The document explains above the tiger image (like, directly above it) that it is a test image meant to evaluate a hypothesis about fragment shader scheduling:

> Update (7 May): I did a test to see which threads in the fragment shader get scheduled to the same SIMD group, and there’s not enough coherence to make this workable. In the image below, all pixels are replaced by their mean in the SIMD group (active thread mask + simd_sum)

I cloned the piet-gpu repository and was able to render a very nice image of the Ghostscript tiger: https://imgur.com/a/swyW0gl

[Const-me]

Way better than in the article, but still, I like my results better.

The problematic elements are thin black lines. On your image the lines are aliased, visible for the lines which are close to horizontal but not quite. And for curved thin lines, results in visually non-uniform thickness along the line.

[raphlinus]

The original piet-metal codebase has a tweak where very thin lines are adjusted to thicker lines with a smaller alpha value, which improves quality there. This has not yet been applied to piet-gpu.

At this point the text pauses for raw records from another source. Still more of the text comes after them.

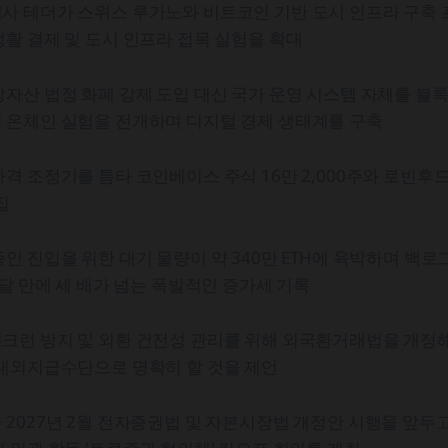
사 테더가 스위스 루가노와 비트코인 기반 도시 인프라 구축 
활 결제 및 도시 인프라 접목 실험을 확대
자산 법정 화폐 강제 도입 대신 국가 운영 시스템 자체를 블
 온체인 실험을 전개하며 디지털 경제 생태계를 구축
 조정기를 틈타 코인베이스 주식 16만 2,000주와 로빈후드 주
집
인 진입을 위한 대기 물량이 약 340만 ETH에 육박하며 백로그
 달 만에 세 배가 넘는 폭발적인 증가세 기록
크런 방지 및 외환 건전성 관리를 위해 외국환거래법을 개정
 대외지급수단으로 명확히 할 것을 제언
2027년 2월 전자증권법 및 자본시장법 개정안 시행을 앞두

One of the stated research goals [1] of piet-gpu is to innovate quality beyond what is expected of renderers today, including conflation artifacts, resampling filters, careful adjustment of gamma, and other things. I admit the current codebase is not there yet, but I am excited about the possibilities in the approach, much more so than pushing the rasterization pipeline as you are doing.

[1]: https://github.com/linebender/piet-gpu/blob/master/doc/visio...

[Const-me]

I have doubts. The reason why rasterizers are so good by now — games been pushing fillrate, triangles count, texture samplers performance and quality for more than a decade.

Looking forward, I’d rather expect practical 2D renderers using the tech made for modern games. Mesh shaders, raytracing, deep learning, and even smaller features like sparse textures. These are the areas where hardware vendors are putting their transistors and research budgets.

None of the features you mentioned is impossible with rasterizers. Hardware MSAA mostly takes care about conflation artifacts, gamma is doable with higher-precision render targets (e.g. Windows requires FP32 support since D3D 11.0).